━━ DATASET ENTRIES

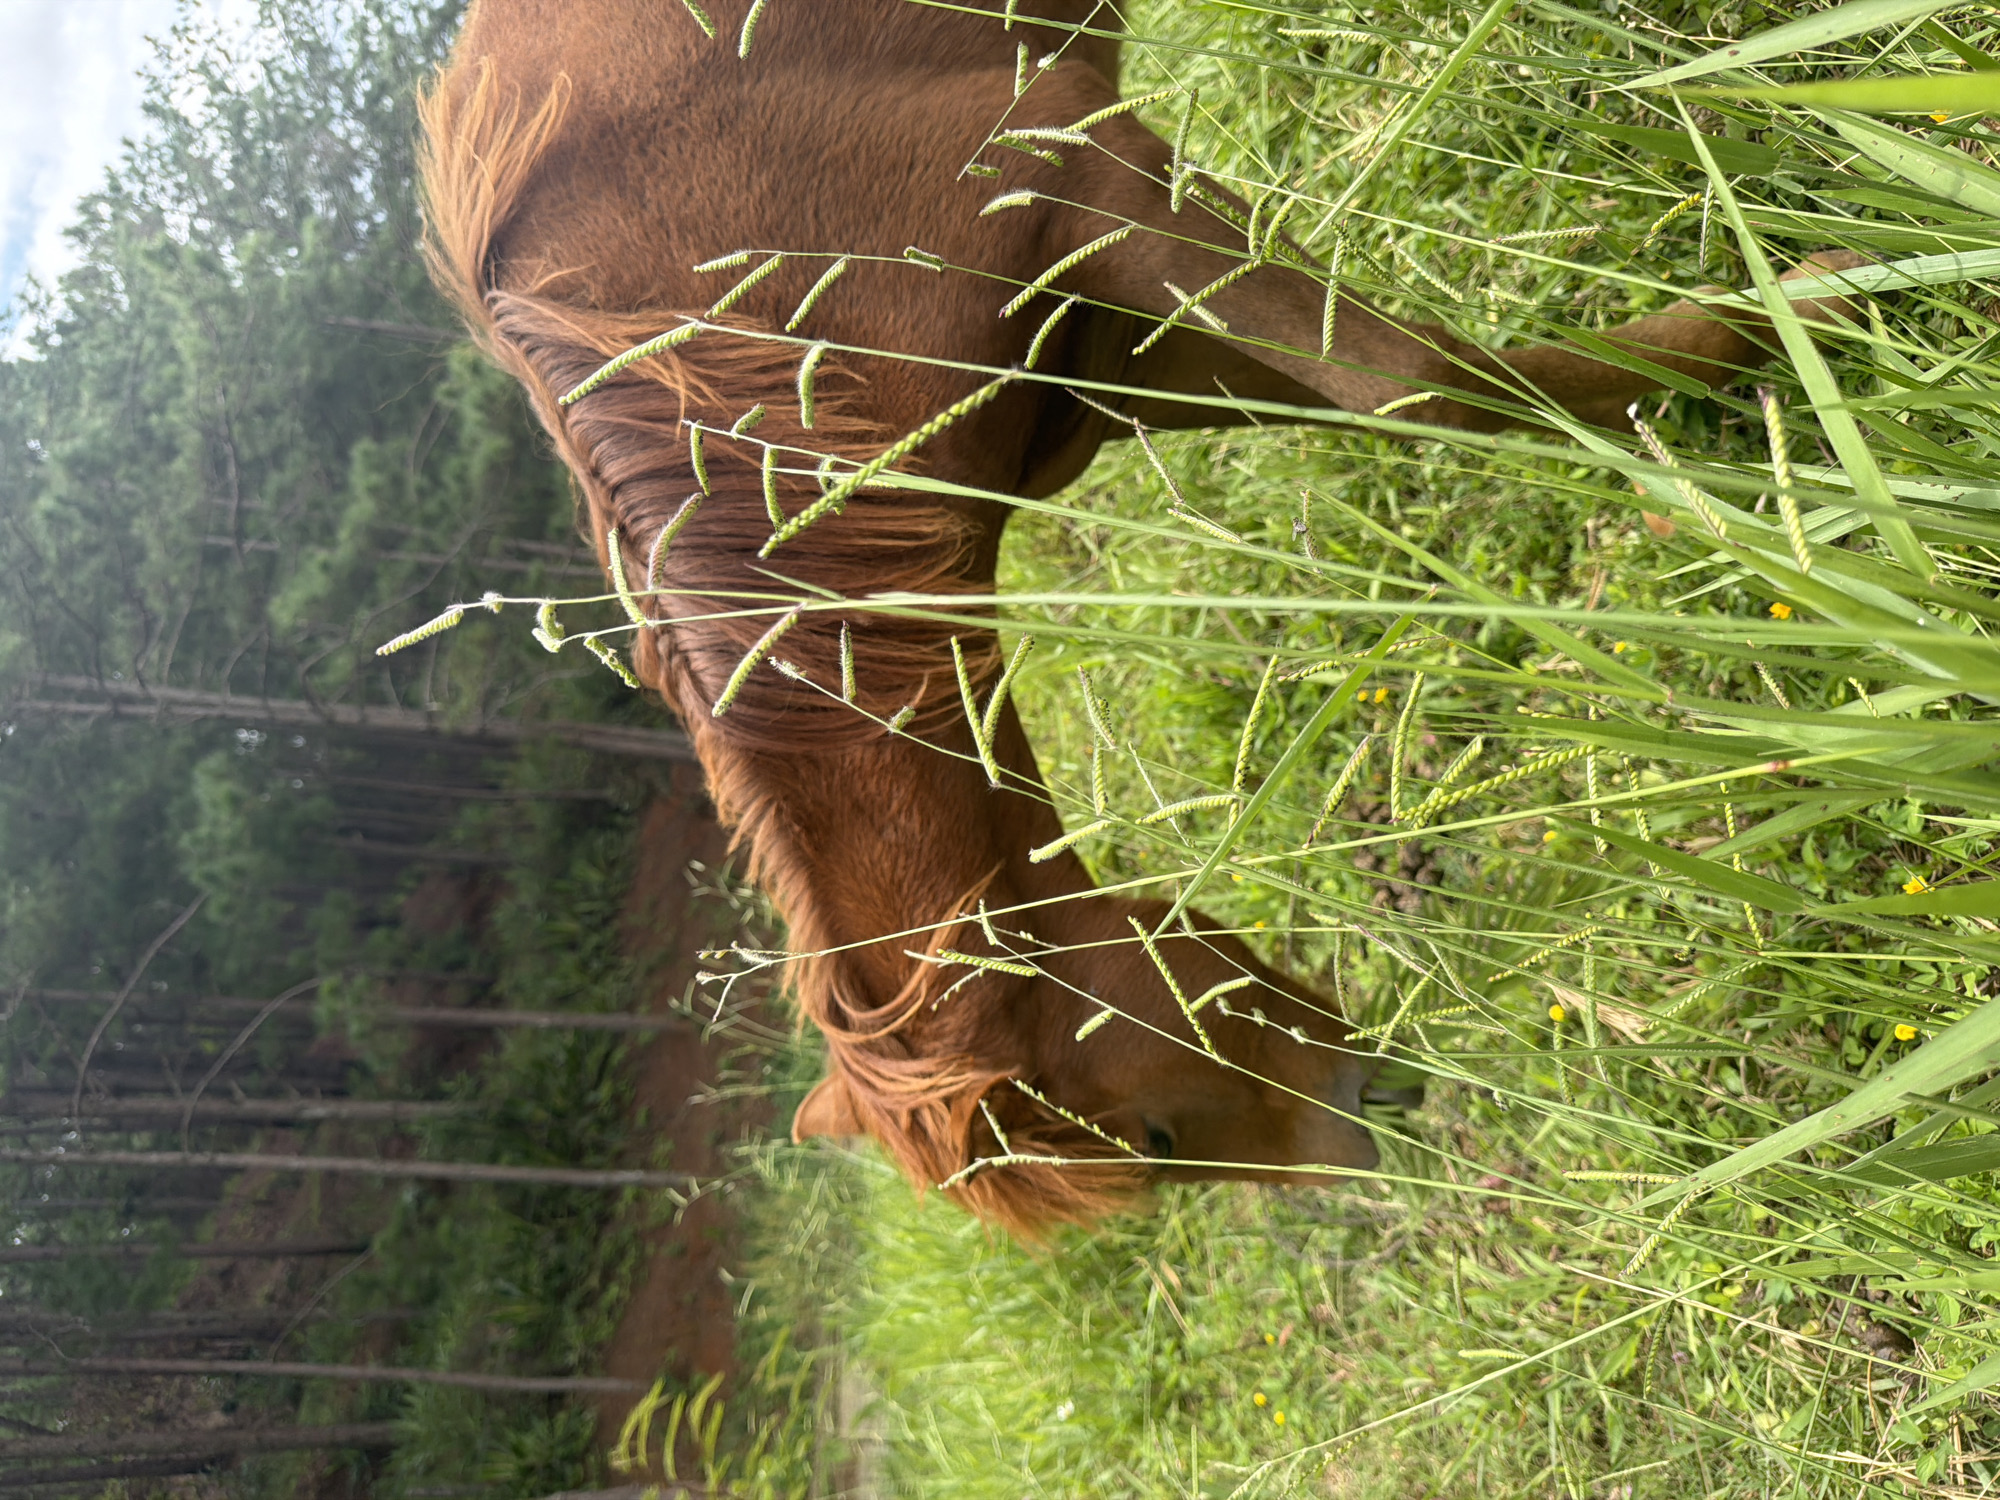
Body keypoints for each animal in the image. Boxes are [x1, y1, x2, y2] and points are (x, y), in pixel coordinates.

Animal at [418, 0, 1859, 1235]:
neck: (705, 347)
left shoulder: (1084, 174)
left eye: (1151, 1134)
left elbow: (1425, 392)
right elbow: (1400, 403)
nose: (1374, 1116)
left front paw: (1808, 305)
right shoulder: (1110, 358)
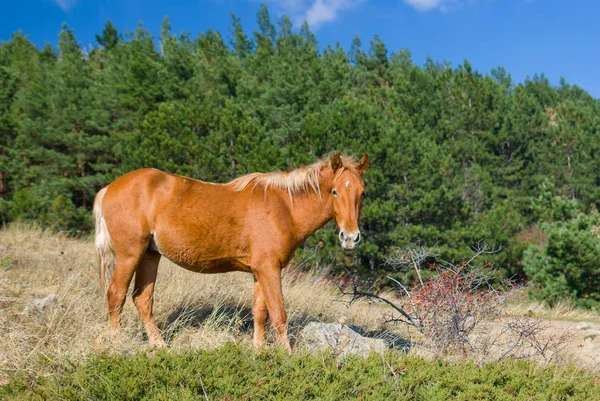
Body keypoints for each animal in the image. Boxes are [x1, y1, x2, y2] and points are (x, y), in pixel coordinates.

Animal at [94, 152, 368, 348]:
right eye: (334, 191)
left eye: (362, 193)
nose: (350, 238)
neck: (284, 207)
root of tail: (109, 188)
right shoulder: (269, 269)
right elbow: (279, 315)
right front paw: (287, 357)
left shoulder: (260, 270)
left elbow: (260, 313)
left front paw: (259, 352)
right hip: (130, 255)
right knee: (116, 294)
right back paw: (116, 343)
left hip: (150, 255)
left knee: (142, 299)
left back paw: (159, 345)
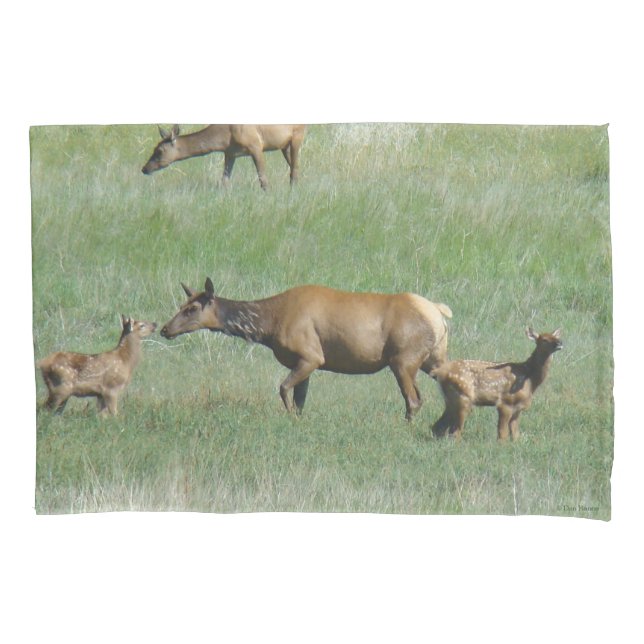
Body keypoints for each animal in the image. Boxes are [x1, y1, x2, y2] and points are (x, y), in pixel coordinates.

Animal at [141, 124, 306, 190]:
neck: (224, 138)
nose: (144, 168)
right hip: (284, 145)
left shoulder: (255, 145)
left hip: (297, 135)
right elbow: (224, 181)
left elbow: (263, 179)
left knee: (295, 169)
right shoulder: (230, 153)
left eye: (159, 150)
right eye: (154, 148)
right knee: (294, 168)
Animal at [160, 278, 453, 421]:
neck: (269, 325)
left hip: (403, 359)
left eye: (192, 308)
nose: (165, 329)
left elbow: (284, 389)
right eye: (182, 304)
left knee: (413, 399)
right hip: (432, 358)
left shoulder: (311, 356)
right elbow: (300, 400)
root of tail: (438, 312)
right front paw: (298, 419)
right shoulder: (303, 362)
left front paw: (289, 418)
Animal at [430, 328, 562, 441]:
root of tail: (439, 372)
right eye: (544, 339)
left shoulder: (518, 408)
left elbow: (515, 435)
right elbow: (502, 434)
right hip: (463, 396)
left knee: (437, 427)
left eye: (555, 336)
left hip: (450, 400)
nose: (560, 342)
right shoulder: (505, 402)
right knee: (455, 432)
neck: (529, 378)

━━━━

Please give again only the lines from the one containing "left front paw: (1808, 305)" through the last line of the entries above, exactly as they stand and without pictures.

ANSWER FOR THIS EXERCISE:
left front paw: (1808, 305)
right shoulder: (1110, 358)
Body keypoints for each animal in the image. Boxes are [x1, y1, x2, y2] and points are (x, y), in pixel coordinates.

Animal at [94, 152, 368, 348]:
right eye: (334, 191)
left eye: (362, 193)
nose: (350, 238)
neck: (284, 207)
root of tail: (109, 188)
right shoulder: (269, 269)
right elbow: (279, 315)
right front paw: (287, 357)
left shoulder: (260, 270)
left elbow: (260, 313)
left front paw: (259, 352)
right hip: (130, 255)
right knee: (116, 294)
right back paw: (116, 343)
left hip: (150, 255)
left knee: (142, 299)
left back paw: (159, 345)
Body keypoints for each animal in the image. Boxes are [x1, y1, x2, y2] and points are (x, y), in pixel coordinates.

Animal at [141, 124, 306, 190]:
neck: (224, 138)
nose: (144, 168)
right hip: (284, 145)
left shoulder: (255, 145)
left hip: (297, 135)
right elbow: (224, 181)
left elbow: (263, 179)
left knee: (295, 169)
right shoulder: (230, 153)
left eye: (159, 150)
right eye: (154, 148)
right knee: (294, 168)
Animal at [160, 278, 453, 421]:
neck: (269, 325)
left hip: (403, 359)
left eye: (192, 308)
nose: (165, 329)
left elbow: (284, 389)
right eye: (182, 304)
left knee: (413, 399)
right hip: (432, 358)
left shoulder: (311, 356)
right elbow: (300, 400)
root of tail: (438, 312)
right front paw: (298, 419)
right shoulder: (303, 362)
left front paw: (289, 418)
Animal at [430, 328, 562, 441]:
root of tail: (439, 372)
right eye: (544, 339)
left shoulder: (518, 408)
left elbow: (515, 435)
right elbow: (502, 434)
right hip: (463, 396)
left knee: (437, 427)
left eye: (555, 336)
left hip: (450, 400)
nose: (560, 342)
right shoulder: (505, 402)
right knee: (455, 432)
neck: (529, 378)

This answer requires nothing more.